We currently run Datahub 0.13.3, which was released a bit more than a year ago. In the meantime, the changelogs contain pretty bold claims, such as
- A completely redesigned user experience focused on simplified navigation and a visually stunning interface.
- Unified support for Data & AI, including AI Model Group Versions, AI Model Lineage, Model Stats, and Experiment/Run ingestion.
- DataHub Iceberg Catalog, allowing users to manage Iceberg tables directly from DataHub.
Datahub is a current SRE pain point:
- our chart has incrementally diverged from upstream
- acryl-datahub library dependencies constraint conflict with other libraries installed in the airflow image (see https://phabricator.wikimedia.org/T402306#11098814)

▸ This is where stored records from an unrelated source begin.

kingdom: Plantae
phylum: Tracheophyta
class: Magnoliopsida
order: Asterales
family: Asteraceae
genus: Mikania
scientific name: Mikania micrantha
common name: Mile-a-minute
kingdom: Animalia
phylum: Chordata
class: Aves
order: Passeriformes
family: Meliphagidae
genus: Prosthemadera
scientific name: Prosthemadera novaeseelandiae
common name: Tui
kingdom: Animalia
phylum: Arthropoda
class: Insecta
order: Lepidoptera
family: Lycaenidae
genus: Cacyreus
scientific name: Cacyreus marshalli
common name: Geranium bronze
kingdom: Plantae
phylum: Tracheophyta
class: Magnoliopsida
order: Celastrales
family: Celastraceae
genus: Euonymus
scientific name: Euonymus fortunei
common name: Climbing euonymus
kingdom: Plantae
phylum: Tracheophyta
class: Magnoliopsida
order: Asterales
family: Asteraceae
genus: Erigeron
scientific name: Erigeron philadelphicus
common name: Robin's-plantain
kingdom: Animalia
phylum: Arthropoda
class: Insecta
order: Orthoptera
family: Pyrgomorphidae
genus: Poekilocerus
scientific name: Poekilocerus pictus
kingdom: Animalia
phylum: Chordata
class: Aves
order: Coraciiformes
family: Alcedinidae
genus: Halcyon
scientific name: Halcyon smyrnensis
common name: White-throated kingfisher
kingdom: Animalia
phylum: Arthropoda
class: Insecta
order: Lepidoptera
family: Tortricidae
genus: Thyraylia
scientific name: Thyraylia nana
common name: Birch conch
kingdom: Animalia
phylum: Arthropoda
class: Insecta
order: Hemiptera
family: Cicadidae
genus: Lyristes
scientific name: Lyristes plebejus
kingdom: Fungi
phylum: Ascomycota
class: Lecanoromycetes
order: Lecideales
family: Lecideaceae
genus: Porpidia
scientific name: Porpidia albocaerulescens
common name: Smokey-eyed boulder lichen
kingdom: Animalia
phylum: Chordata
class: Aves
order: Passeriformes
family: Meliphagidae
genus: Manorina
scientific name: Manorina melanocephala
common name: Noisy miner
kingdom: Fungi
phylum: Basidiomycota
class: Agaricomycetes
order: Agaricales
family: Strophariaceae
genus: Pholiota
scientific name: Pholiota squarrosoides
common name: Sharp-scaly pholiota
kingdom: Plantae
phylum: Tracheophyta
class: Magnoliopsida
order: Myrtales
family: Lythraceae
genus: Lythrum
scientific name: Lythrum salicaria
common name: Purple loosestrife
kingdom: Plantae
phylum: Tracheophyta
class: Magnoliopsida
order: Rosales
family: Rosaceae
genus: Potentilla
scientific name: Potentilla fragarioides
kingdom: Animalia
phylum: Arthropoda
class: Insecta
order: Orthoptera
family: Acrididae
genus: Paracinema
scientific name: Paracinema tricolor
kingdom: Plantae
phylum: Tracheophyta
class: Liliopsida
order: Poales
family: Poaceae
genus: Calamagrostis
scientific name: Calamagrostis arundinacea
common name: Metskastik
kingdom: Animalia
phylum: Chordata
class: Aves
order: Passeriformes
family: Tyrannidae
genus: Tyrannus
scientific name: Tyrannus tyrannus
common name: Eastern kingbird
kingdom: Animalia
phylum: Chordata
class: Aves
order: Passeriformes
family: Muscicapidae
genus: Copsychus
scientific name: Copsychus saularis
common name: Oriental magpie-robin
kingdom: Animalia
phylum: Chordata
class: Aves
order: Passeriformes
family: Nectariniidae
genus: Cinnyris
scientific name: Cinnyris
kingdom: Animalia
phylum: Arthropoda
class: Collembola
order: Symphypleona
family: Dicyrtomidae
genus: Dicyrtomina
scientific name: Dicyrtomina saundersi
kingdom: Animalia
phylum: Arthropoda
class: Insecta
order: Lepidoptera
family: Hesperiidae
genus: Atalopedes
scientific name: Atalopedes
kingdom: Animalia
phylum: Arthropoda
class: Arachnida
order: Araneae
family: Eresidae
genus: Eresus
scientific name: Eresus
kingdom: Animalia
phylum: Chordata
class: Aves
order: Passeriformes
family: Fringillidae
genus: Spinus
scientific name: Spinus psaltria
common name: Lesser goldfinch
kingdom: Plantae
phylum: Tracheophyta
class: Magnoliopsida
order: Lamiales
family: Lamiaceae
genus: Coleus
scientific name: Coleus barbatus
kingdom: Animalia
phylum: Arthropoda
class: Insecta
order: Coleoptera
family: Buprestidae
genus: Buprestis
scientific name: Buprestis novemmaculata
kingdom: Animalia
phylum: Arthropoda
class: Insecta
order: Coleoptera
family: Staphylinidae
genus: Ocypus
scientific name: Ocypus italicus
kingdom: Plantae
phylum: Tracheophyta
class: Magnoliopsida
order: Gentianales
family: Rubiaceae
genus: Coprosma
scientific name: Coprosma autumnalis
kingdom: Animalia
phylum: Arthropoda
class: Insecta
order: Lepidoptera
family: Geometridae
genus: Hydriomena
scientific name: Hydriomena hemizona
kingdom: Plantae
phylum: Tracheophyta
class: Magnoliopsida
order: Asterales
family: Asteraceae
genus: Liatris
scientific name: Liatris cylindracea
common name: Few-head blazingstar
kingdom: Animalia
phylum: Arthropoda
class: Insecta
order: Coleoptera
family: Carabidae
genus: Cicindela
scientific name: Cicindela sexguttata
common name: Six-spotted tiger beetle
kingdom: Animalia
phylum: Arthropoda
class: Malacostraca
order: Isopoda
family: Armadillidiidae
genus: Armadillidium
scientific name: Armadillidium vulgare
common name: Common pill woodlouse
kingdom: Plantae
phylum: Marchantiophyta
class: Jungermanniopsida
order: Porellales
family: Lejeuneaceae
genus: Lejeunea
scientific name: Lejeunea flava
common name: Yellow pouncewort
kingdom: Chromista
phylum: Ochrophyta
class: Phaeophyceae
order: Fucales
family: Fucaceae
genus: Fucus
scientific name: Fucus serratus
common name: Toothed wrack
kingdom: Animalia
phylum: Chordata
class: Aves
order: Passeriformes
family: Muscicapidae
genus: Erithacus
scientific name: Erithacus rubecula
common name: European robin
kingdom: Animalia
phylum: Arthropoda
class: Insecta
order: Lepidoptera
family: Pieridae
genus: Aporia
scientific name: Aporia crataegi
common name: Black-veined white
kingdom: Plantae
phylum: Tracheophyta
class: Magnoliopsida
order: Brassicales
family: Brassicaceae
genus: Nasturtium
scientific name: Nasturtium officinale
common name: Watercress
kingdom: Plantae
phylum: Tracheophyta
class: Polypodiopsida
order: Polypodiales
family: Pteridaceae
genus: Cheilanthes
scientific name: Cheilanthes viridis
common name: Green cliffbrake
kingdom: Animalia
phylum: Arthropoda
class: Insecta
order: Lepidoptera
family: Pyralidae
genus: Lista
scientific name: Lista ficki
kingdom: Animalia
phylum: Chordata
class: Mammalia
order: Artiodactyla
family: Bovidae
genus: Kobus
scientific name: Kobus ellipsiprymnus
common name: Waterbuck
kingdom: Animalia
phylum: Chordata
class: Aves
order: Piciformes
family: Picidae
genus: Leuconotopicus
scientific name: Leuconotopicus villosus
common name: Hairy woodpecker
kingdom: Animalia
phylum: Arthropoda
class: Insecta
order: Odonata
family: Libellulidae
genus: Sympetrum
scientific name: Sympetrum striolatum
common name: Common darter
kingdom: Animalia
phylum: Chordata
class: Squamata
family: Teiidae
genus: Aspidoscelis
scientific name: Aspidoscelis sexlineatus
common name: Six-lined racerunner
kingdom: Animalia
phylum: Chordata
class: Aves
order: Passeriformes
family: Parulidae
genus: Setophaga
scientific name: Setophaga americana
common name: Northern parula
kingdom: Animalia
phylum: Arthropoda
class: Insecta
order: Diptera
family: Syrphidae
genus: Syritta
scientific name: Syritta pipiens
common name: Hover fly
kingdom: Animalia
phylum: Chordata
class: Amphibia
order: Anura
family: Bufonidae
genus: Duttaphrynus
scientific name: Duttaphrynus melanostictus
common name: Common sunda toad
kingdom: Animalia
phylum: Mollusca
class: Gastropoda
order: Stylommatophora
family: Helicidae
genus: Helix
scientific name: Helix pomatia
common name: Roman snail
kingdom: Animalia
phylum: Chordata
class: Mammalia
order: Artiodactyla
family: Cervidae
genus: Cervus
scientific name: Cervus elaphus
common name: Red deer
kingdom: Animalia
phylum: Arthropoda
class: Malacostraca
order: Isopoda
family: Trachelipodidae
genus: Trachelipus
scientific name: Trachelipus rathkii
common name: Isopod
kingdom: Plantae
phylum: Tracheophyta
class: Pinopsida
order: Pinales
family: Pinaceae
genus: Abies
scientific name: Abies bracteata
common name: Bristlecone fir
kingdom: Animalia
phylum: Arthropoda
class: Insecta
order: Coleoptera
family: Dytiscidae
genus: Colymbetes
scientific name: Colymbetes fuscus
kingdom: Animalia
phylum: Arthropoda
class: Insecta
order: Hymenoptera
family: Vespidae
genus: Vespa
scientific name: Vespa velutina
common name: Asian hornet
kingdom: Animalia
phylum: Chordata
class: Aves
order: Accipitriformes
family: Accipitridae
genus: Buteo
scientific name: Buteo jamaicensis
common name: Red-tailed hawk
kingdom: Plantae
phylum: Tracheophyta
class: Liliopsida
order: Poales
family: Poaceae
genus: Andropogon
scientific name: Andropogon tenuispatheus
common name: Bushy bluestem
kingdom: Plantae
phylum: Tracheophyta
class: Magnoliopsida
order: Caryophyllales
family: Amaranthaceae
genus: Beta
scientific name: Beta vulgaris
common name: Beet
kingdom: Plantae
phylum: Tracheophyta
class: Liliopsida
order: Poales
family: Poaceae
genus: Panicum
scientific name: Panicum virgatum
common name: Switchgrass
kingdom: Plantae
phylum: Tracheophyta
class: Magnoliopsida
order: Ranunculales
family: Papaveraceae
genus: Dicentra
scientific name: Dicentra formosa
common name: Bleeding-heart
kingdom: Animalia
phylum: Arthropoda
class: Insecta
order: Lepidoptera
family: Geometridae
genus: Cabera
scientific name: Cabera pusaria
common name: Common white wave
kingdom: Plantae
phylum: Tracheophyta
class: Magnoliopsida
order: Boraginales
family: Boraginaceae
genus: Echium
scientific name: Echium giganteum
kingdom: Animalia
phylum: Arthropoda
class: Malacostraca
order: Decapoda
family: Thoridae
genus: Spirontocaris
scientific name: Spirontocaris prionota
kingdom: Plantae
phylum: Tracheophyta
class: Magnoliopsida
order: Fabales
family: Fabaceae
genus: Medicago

- We don't deploy/run the ingestion backend, meaning we can only ingest from the CLI
- The way we currently ingest Hive/Kafka/Druid data is by running the datahub CLI in a Skein job using the datahub-cli-0.10.4.tgz venv artifact, which packaging documentation is out-of-date (see https://phabricator.wikimedia.org/T402306)
We could benefit from upgrading Datahub, to make sure our tooling hasn't drifted by much and that we can react quickly in case of CVEs, and it would also empower the WMF Data community to leverage Datahub to its fullest capacity.